### Prompt
Carry on with the laboratory methods passage below, starting after its final sentence about the internal control.

### Document passage
Western blot analyses were performed as described in a previously published paper [28]. Total proteins were extracted from SGC-7901 and HGC-27 cells 48 hours after transfection by the radioimmunoprecipitation assay (RIPA) lysis buffer containing protease inhibitor cocktail (PIC), and the protein concentration was measured using the bicinchoninic acid (BCA) assay (Beyotime, Shanghai, China). The protein samples were separated by 12% sodium dodecyl sulfate-polyacrylamide gel electrophoresis (SDS-PAGE) and transferred to polyvinylidene difluoride (PVDF) membranes (Millipore, MA, U.S.A.). Membranes were blocked with 5% milk and incubated with the following primary antibodies: rabbit anti-BAX (catalog# 50599-2-Ig, 1 : 1,000; Proteintech, Wuhan, China), mouse anti-Caspase3 (catalog # 66470-2-Ig, 1 : 1,000; Proteintech, Wuhan, China), mouse anti-HuR (catalog# sc-5261, 1 : 1,000; Santa Cruz, Dallas, U.S.A.), and mouse anti-VINCULIN (catalog# ab129002, 1 : 1,000; Abcam, Cambridge, UK), and then incubated with HRP-conjugated goat anti-rabbit or goat anti-mouse secondary antibodies (catalog# 1460 or 31430, both diluted to 1 : 10,000; Thermo, Waltham, U.S.A.) for 1 hour at room temperature (RT). Finally, protein bands were detected by chemiluminescence (ECL) reagents. The intensity of the bands was quantified using ImageJ software (National Institutes of Health, Maryland, U.S.A).

2.5. Quantitative Real-Time Polymerase Chain Reaction (qRT-PCR)

Total RNA and microRNA were extracted from SGC-7901 and HGC-27 cells (48 hours after transfection) by using the TRIzol reagent (Sigma-Aldrich, St Louis, Missouri) or RNAiso for small RNA reagent (Takara, Dalian, China) and then reverse-transcribed into cDNA with PrimeScript™ RT Master Mix (Takara, Dalian, China) or Mir-X miRNA First-Strand Synthesis Kit (Takara, Dalian, China). cDNA was used as the template for gene quantification by qPCR using SYBR® Premix Ex Taq™ (Takara, Dalian, China) according to the manufacturer’s protocol. The primer sequences used are as follows (5′-3′): HuR-F: GTCCTCGTGGATCAGACTAC; HuR-R: TCATGTGATCGACGCCCATG; BAX-F: CGGGTTGTCGCCCTTTTCTA; BAX-R: GGAGACAGGGACATCAGTCG; BCL2-F: CTTTGAGTTCGGTGGGGTCA; BCL2-R: GGGCCGTACAGTTCCACAAA; CASPASE3-F: ATGGAGAACAACAAAACCTCAGT; CASPASE3-R: TTGCTCCCATGTATGGTCTTTAC; CASPASE8-F: TGCTTGGACTACATCCCACAC; CASPASE8-R: TGCAGTCTAGGAAGTTGACCA; CASPASE9-F: TCCTGGTACATCGAGACCTTG; CASPASE9-R: AAGTCCCTTTCGCAGAAACAG; RPLP0-F: GTCCAACTACTTCCTCAAGATCATCCA; RPLP0-R: ACATGCGGATCTGCTGCAT. RPLP0 was used as the internal control.

[Entries from a data collection]
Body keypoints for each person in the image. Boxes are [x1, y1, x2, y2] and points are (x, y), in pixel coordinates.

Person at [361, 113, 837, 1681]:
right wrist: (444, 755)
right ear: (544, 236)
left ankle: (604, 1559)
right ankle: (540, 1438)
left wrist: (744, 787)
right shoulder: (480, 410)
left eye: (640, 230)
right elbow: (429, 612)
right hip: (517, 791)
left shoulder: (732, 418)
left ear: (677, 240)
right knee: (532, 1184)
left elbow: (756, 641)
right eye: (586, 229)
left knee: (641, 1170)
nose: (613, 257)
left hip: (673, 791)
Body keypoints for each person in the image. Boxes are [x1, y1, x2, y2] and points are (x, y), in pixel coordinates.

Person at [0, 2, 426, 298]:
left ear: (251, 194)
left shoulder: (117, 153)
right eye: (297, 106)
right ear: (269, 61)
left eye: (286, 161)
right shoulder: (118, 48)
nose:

### Reply
2.6. TUNEL Assay

Apoptotic cells were measured via TUNEL staining, using in situ cell death detection kit (Roche, Basel, Switzerland) as described by Lv et al. [29]. SGC-7901 and HGC-27 cells were fixed at room temperature for 30 minutes using 4% paraformaldehyde (PFA) solution and then treated with permeation solution (0.1% Triton X-100) for 5 minutes at 4°C. Following washing with phosphate-buffered saline (PBS), the cells were incubated with TUNEL reagent, which contained 10% terminal deoxynucleotidyl transferase and 2% fluorescent isothiocyanate-dUTP, for 1 hour at 37°C. Subsequently, the cellular nucleus was detected by staining the cells with diamidino-2-phenylindole (DAPI) for 30 minutes at room temperature. Finally, the cells were sequestered using an antifluorescence quencher, and the number of apoptotic bodies and TUNEL-positive SGC-7901 and HGC-27 cells were determined with fluorescence microscope.

2.7. Cell Viability Assay

Cell viability was determined with the Cell Counting Kit 8 (CCK-8, Beyotime, China) assay. SGC-7901 and HGC-7901 cells were seeded in 96-well plates at a density of 2,000 cells per well. Then, various vectors were transfected into the cells as needed for the experiment. At indicated time points, 10 μL of the CCK-8 solution was added to each well of the plate and then incubated for another hour before measuring the absorption intensity of each well at 450 nm.

2.8. Dual-Luciferase Reporter Assay

Two conserved binding sites were identified in the 3′UTR of HuR using the TargetScan database (https://www.targetscan.org/mamm_31/). The 3′untranslated region (UTR) of HuR was cloned into the pmirGLO luciferase reporter vector, containing the predicted binding sites.

miR-325-3p mimics or miR-NC and HuR 3′UTR WT or HuR 3′UTR MUT vectors were cotransfected into SGC-7901 and HGC-27 cells. After 48 hours of transfection, the luciferase activity was determined using dual-luciferase reporter analysis system.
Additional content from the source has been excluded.